Auf das neue Buch von Jay Walljasper “All That We Share: A Field Guide to the Commons“, New Press, 2010; wollte ich bereits hinweisen, als das Belegexemplar Ende 2010 in meinem Briefkasten landete. Das Buch bietet eine Einführung in die Commons als Potpourri aus Portraits und Kurzbeschreibungen von Praktiken des Commoning weltweit. Julie Ristau von Onthecommons hat eine kleine Einführung geschrieben. Wenn ich das lese denke ich immer: Es kann so einfach sein, dass es fast schon wehtut. Man muss “nur” ein bisschen umdenken und dann das Offensichtliche tun.
Ich kopiere einfach den leicht gekürzten englischen Text von Julie, die u.a. darauf aufmerksam macht, dass gerade viele junge Leute kreativ darin sind, mit weniger Markt und mit mehr Miteinander besser auszukommen. Auch wenn sie das nicht “commoning” nennen. Ich bin gerade vom Weltsozialforum in Dakar zurückgekommen. Dort habe ich viel über die Commons geredet und wie so oft die Reaktion bekommen: “Aber das ist doch genau das, was wir tun.”
Mir ist es recht egal, wie wir es nennen, ob Solidarische Ökonomie, Buen Vivir, Commons oder Gemeingüter solange klar ist, dass es sich um eine Vielfalt sozialer Praxen handelt, deren Grundüberzeugungen sich decken. Um welche Grundüberzeugungen und Logiken es dabei geht, hatte ich hier zusammengefasst.

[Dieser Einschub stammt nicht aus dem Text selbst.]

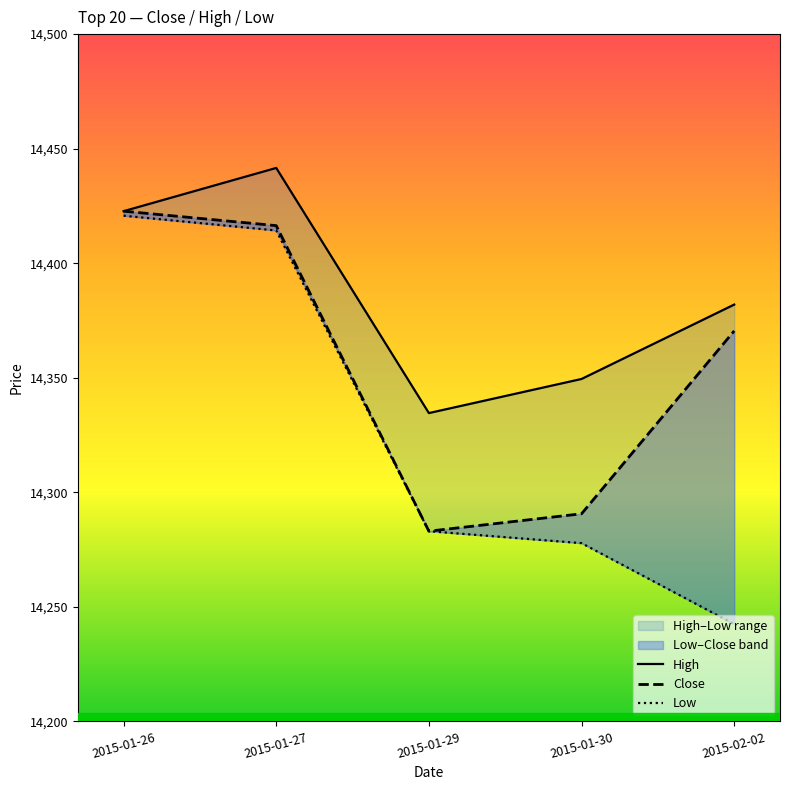

What position from the right is 2015-02-02?

1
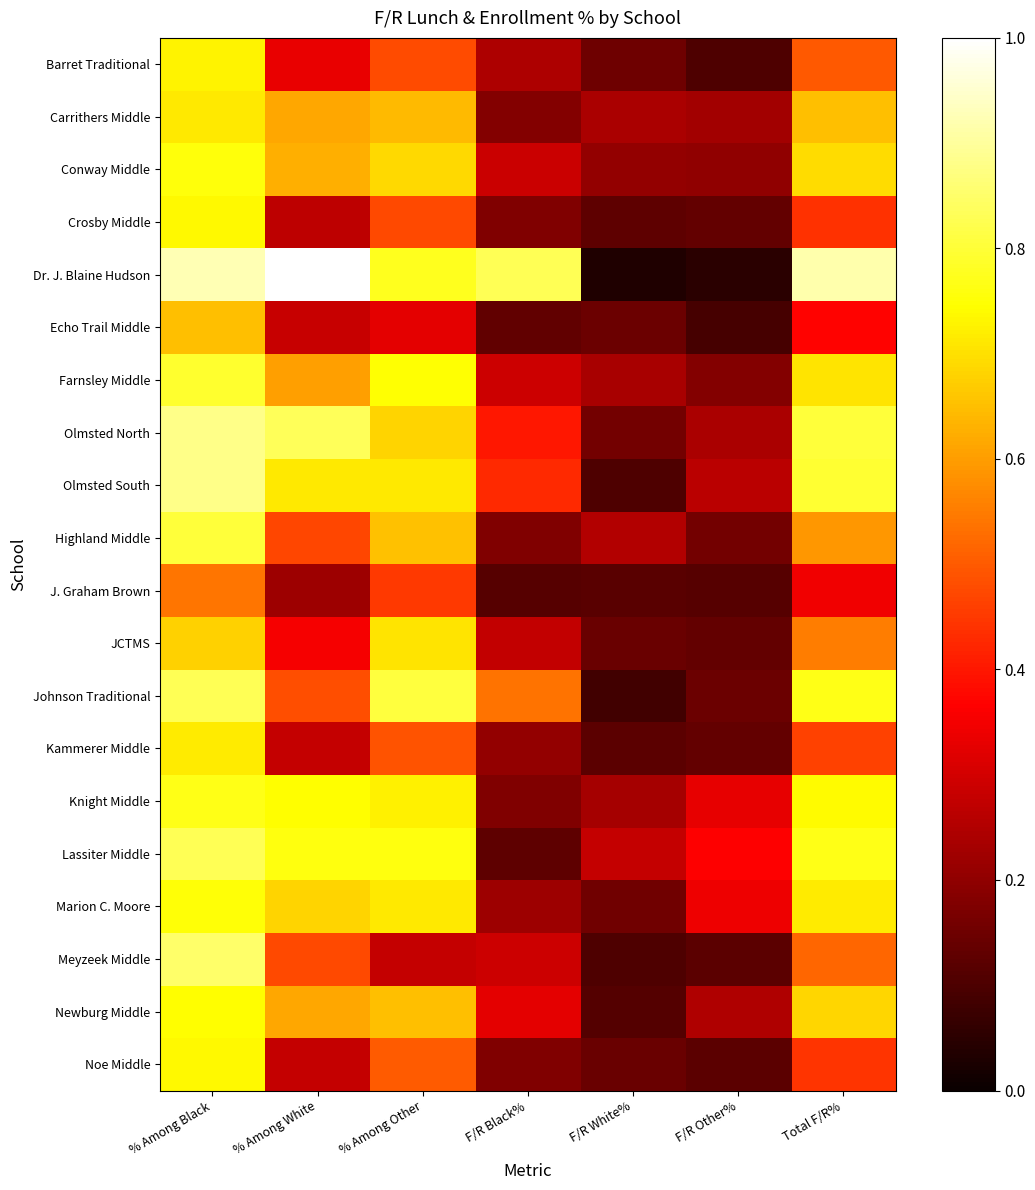

Reading right to left, extract all data points from this chart.

Barret Traditional: Total F/R%=0.5	F/R Other%=0.1	F/R White%=0.1	F/R Black%=0.2	% Among Other=0.5	% Among White=0.3	% Among Black=0.7
Carrithers Middle: Total F/R%=0.7	F/R Other%=0.2	F/R White%=0.2	F/R Black%=0.2	% Among Other=0.6	% Among White=0.6	% Among Black=0.7
Conway Middle: Total F/R%=0.7	F/R Other%=0.2	F/R White%=0.2	F/R Black%=0.3	% Among Other=0.7	% Among White=0.6	% Among Black=0.8
Crosby Middle: Total F/R%=0.4	F/R Other%=0.1	F/R White%=0.1	F/R Black%=0.2	% Among Other=0.5	% Among White=0.3	% Among Black=0.7
Dr. J. Blaine Hudson: Total F/R%=0.9	F/R Other%=0.1	F/R White%=0.0	F/R Black%=0.8	% Among Other=0.8	% Among White=1.0	% Among Black=0.9
Echo Trail Middle: Total F/R%=0.4	F/R Other%=0.1	F/R White%=0.1	F/R Black%=0.1	% Among Other=0.3	% Among White=0.3	% Among Black=0.7
Farnsley Middle: Total F/R%=0.7	F/R Other%=0.2	F/R White%=0.2	F/R Black%=0.3	% Among Other=0.7	% Among White=0.6	% Among Black=0.8
Olmsted North: Total F/R%=0.8	F/R Other%=0.2	F/R White%=0.2	F/R Black%=0.4	% Among Other=0.7	% Among White=0.8	% Among Black=0.9
Olmsted South: Total F/R%=0.8	F/R Other%=0.3	F/R White%=0.1	F/R Black%=0.4	% Among Other=0.7	% Among White=0.7	% Among Black=0.9
Highland Middle: Total F/R%=0.6	F/R Other%=0.2	F/R White%=0.3	F/R Black%=0.2	% Among Other=0.7	% Among White=0.5	% Among Black=0.8
J. Graham Brown: Total F/R%=0.3	F/R Other%=0.1	F/R White%=0.1	F/R Black%=0.1	% Among Other=0.5	% Among White=0.2	% Among Black=0.5
JCTMS: Total F/R%=0.6	F/R Other%=0.1	F/R White%=0.1	F/R Black%=0.3	% Among Other=0.7	% Among White=0.4	% Among Black=0.7
Johnson Traditional: Total F/R%=0.8	F/R Other%=0.1	F/R White%=0.1	F/R Black%=0.5	% Among Other=0.8	% Among White=0.5	% Among Black=0.8
Kammerer Middle: Total F/R%=0.5	F/R Other%=0.1	F/R White%=0.1	F/R Black%=0.2	% Among Other=0.5	% Among White=0.3	% Among Black=0.7
Knight Middle: Total F/R%=0.7	F/R Other%=0.3	F/R White%=0.2	F/R Black%=0.2	% Among Other=0.7	% Among White=0.7	% Among Black=0.8
Lassiter Middle: Total F/R%=0.8	F/R Other%=0.4	F/R White%=0.3	F/R Black%=0.1	% Among Other=0.8	% Among White=0.8	% Among Black=0.8
Marion C. Moore: Total F/R%=0.7	F/R Other%=0.3	F/R White%=0.2	F/R Black%=0.2	% Among Other=0.7	% Among White=0.7	% Among Black=0.8
Meyzeek Middle: Total F/R%=0.5	F/R Other%=0.1	F/R White%=0.1	F/R Black%=0.3	% Among Other=0.3	% Among White=0.5	% Among Black=0.8
Newburg Middle: Total F/R%=0.7	F/R Other%=0.2	F/R White%=0.1	F/R Black%=0.3	% Among Other=0.7	% Among White=0.6	% Among Black=0.7
Noe Middle: Total F/R%=0.4	F/R Other%=0.1	F/R White%=0.1	F/R Black%=0.2	% Among Other=0.5	% Among White=0.3	% Among Black=0.7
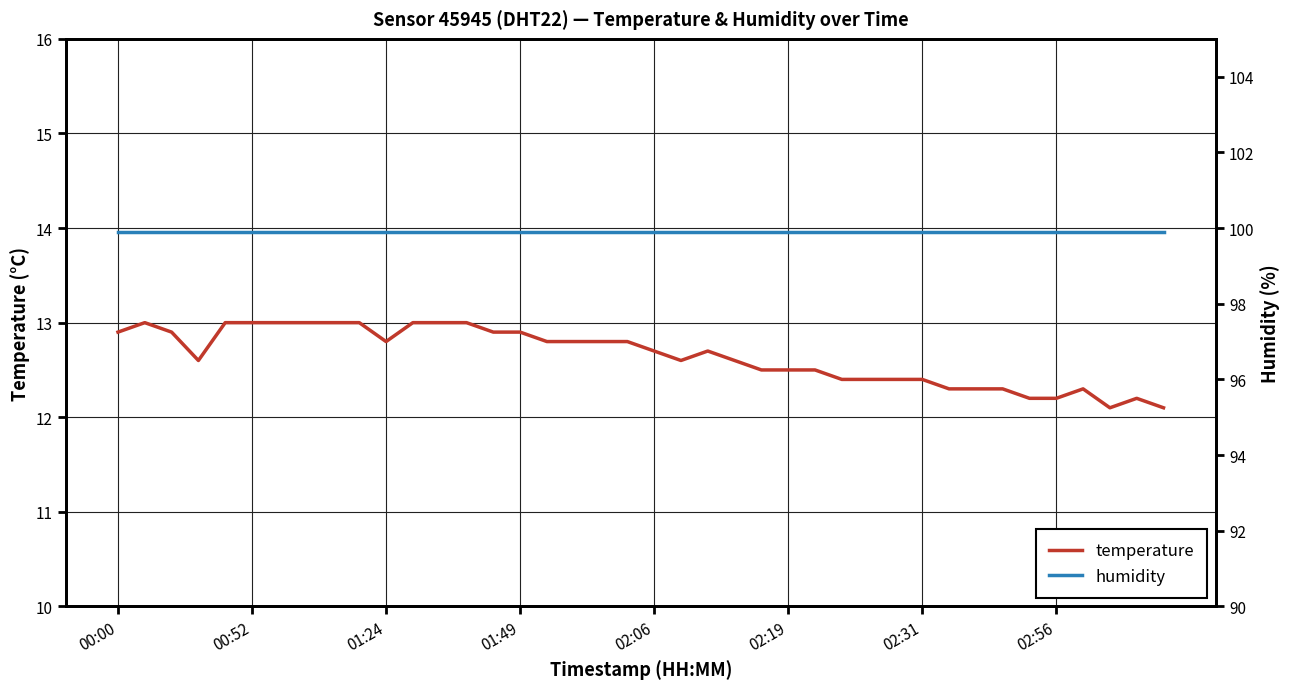

At how many categories does at least one series exceed 17?

40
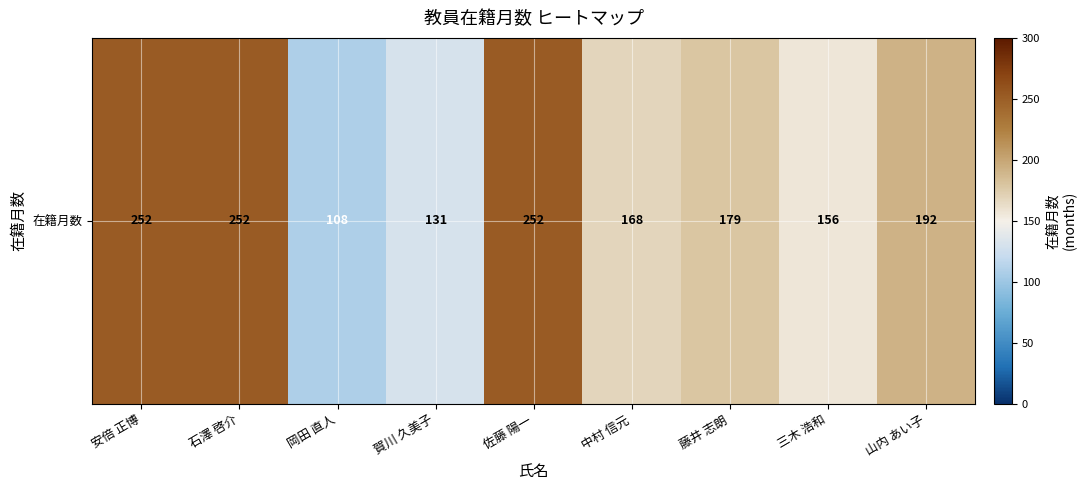

Which category has the lowest value across all series?

岡田 直人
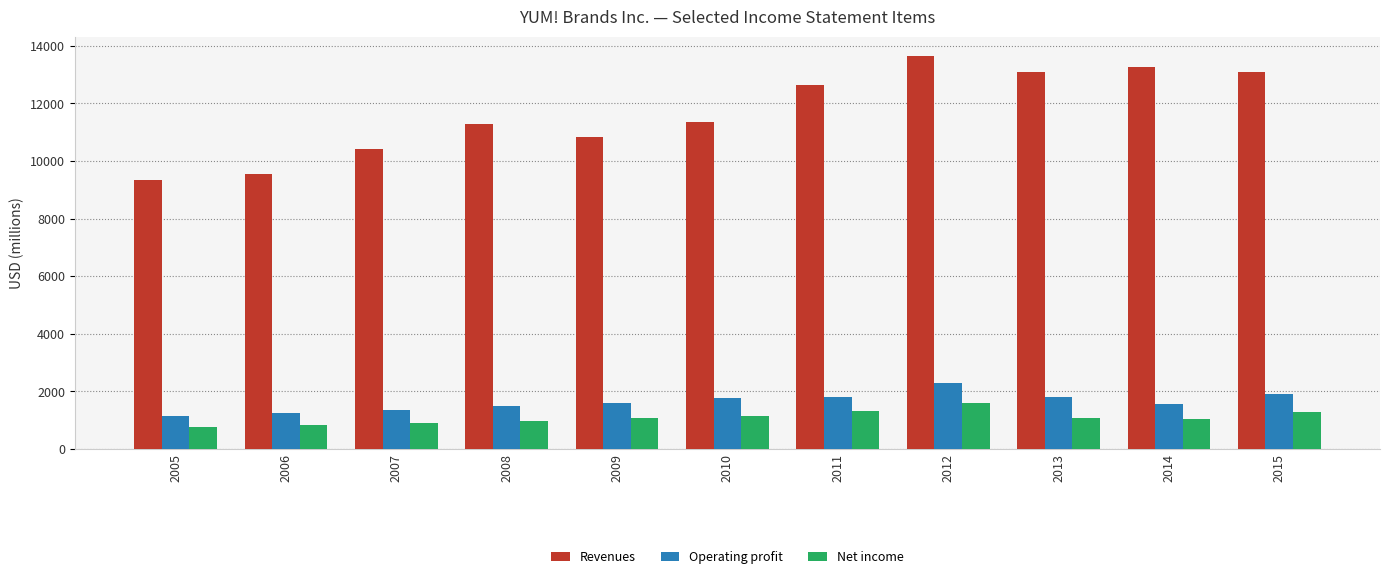

List the series in order of their peak value, highest first.

Revenues, Operating profit, Net income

Nun aber Julie Risteaus kurzer Text:
“At a recent meeting of a common security club in Boston—one of many groups around the U.S. where people come together to discuss ways to help each other get along in these insecure economic times—someone raised the idea of a tool exchange. Neighbors could take inventory of who owns a snow blower, jigsaw, wheelbarrow, extension ladder, hedge shearers, shop vacuum, various drills, shovels, rakes and other gear that folks could share.
One man in the group who had grown up in the Virgin Islands said that if he knew that a neighbor back home owned a ladder, he naturally assumed he could use it. No one would think of buying something new if someone they knew already owned one. …
The people of the Virgin Islands are poorer than those of Boston in economic terms, but because of traditions of sharing they enjoy a sense of abundance and security missing in even wealthy communities. Today, people across North America and Europe are beginning to look around their neighborhoods and say—“well, no one is using that vacant lot, we could plant a community garden there” or “I think we can solve this crime/environmental/social/economic problem if a bunch of people pitched in to help.”
This represents a swing in the direction of commoning, and it reflects a broader shift in thinking from the prevailing YO-YO ethic (“you’re on your own”) to WITT (“we’re in this together”). At the center of this trend is people joining together to “co-creator” the world they want to see. They aren’t waiting for someone else to take the initiatives that are needed. Commoning represents a “third way”—not locked into the profit-driven mechanics of the market nor dependent on distant government agencies—that enables everyday citizens to actively make decisions and take action that shape their future of their communities. (Although most of those who do it, don’t call it “commoning”)
Commoning is built upon on a network of social relationships (based on the implicit expectation that we will take care of each other) and a shared understanding that some things belong to all of us and must be used in a sustainable and equitable way—which is the essence of the commons itself.
The term “commoning” has been popularized by historian Peter Linebaugh, whose book The Magna Carta Manifesto shows that the founding document of Anglo-American democracy repeatedly affirms people’s right to use the commons for their basic needs. A majority of English people derived at least part of their livelihoods from the commons before the brutal onset
of the Industrial Revolution. They were known as “commoners.” Hence the word “commoning” describes people living in close connection to the commons.
“I use the word because I want a verb for the commons,” Linebaugh explains. “I want to portray it as an activity, not just an idea or material resource. This brings in the essential social element of the commons. “Commoning has always been with us,” he adds, “although we seem to notice it only when the commons are being taken away from us.”
The loss of the commons robs people of their autonomy to meet our basic needs for sustenance, economic security and social connections. Thus, commoning involves taking your life into your own hands rather depending on corporations and other outside forces to sell you what you need.
It’s a way to resist the dominant paradigm of modern life, which insists that what’s bought and sold in the market economy provides fundamental meaning to our lives. It’s a way to tap into hidden chamber within our imaginations, which harbor vivid images of different ways to live.
“Much of commoning depends on memory,” Linebaugh offers. “We are resurrecting some forgotten traditions and cultural practices.” But he is quick to note, “We are not just discovering the commons, we are inventing it is as well. We are learning how to interact and take responsibility in ways that are both old and new…discovering more elemental ways of interacting and organizing social and economic life.” (Herv. S.H.)